Related tags Native ingredients

The caramel and fruity notes of sapote make it ideal for both creamy dairy and acidic beverage applications, and can help manufacturers appeal to Latin American consumers, says supplier Aromatech.

Native to southern Mexico, Belize and northeastern Guatemala, the sapodilla tree (Manilkara zapota​) bears a round, orange-colored fruit called sapote or chikoo sapote, which derives from the Aztec word tzapotl.

Flavor supplier Aromatech recently developed chikoo sapote flavor to tap into the Latin American dairy and beverage market. 

It’s not a common flavor but it’s known in Latin America of course,” ​said the head of marketing and communication, Ségolene Partamian. Our innovative flavors are built from […] our flavorists’ imagination and the market needs.”

This fruit could be used in many applications. In Latin America, we can find several products such as candies, ice creams, and juices," ​she told FoodNavigator-LATAM. "But it’s interesting to use flavors rather than using the real fruit because it’s very concentrated and much less expensive and more practical. It is also available all year long and has the same profile all the time.”

According to California Rare Fruit Growers, it is often hard to tell when sapote fruit is ready to harvest.

“If the skin is brown and the fruit separates from the stem easily without leaking of the latex, it is fully mature but must be kept at room temperature for few days to soften.”

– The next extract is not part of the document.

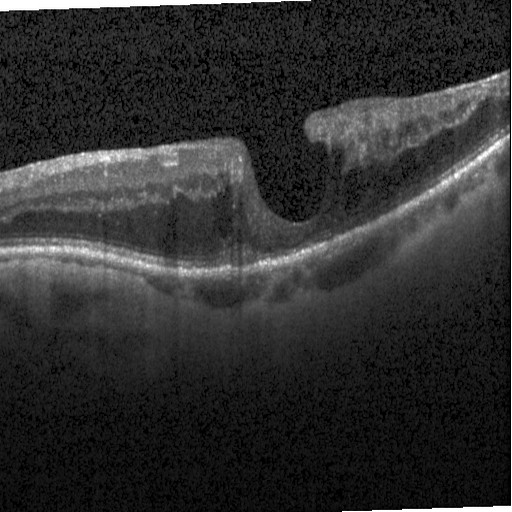 OCT scan showing diabetic macular edema (DME).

Today sapote is mostly grown in south and south-east Asia as well as Mexico.

The ‘layers’ of flavor in chikoo sapote mean it works well in a variety of applications, added Partamian. “Our flavor can work in both [creamy and acidic] applications. Thanks to the caramel notes, it is well adapted to dairy bases while the fruity notes mean it is well adapted for acidic bases like beverages."

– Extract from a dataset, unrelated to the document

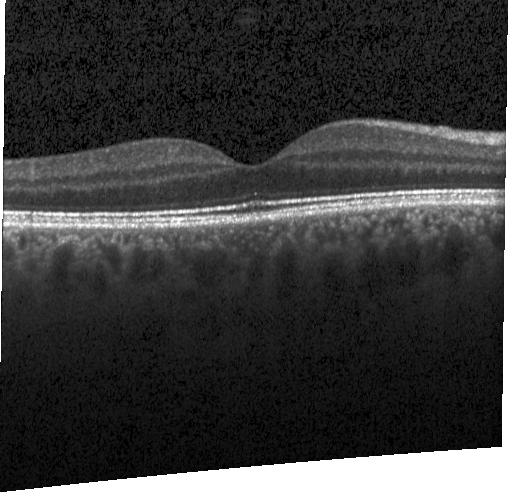
Optical coherence tomography B-scan
Impression: neither choroidal neovascularization, diabetic macular edema, nor drusen.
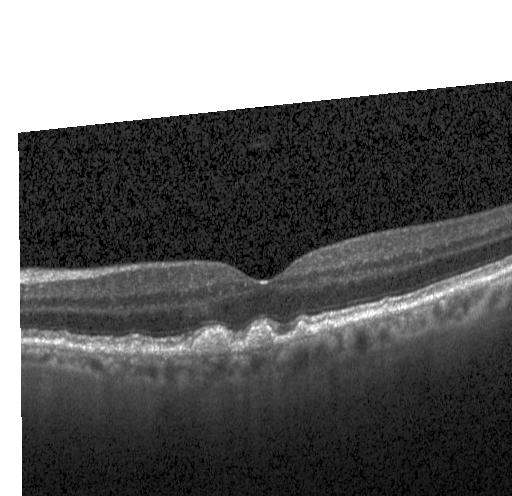
Heidelberg Spectralis, macular scan, retinal OCT cross-section
Finding: drusen.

Aromatech said the flavor it developed should be listed as artificial in most Latin American countries but it can create a natural version depending on demand.

Chicle: natural chewing gum

chiko sapote fruit, sapodilla tree, Vladimir Zakharov
© GettyImages/Vladimir Zakharov

The sapodilla tree is perhaps more famous for its white, gum-like sap called chicle, that is used as a base for chewing gum.

The labor-intensive process of harvesting chicle means it makes up a very small portion of the chewing gum market, which uses plastic or latex instead.

US company Simply Gum, however, is one brand that uses chicle to make its natural gum.

In 1999, the Rainforest Alliance certified chicle production in the Yucatán as its first non-timber forest product. “[This helps] relieve pressure on forests while still allowing the local people to earn a living,” ​it said.

In 2016, Aromatech launched a range of exotic fruit flavors ​popular in Africa, which included baobab, tamarind and bissap (hibiscus flower) as well as lesser-known fruit such as ditakh, cashew apple, madd and soursop.

Headquartered in Grasse in the south of France, Aromatech has subsidiaries in Turkey, Tunisia, Thailand and the USA where it has a factory and R&D lab.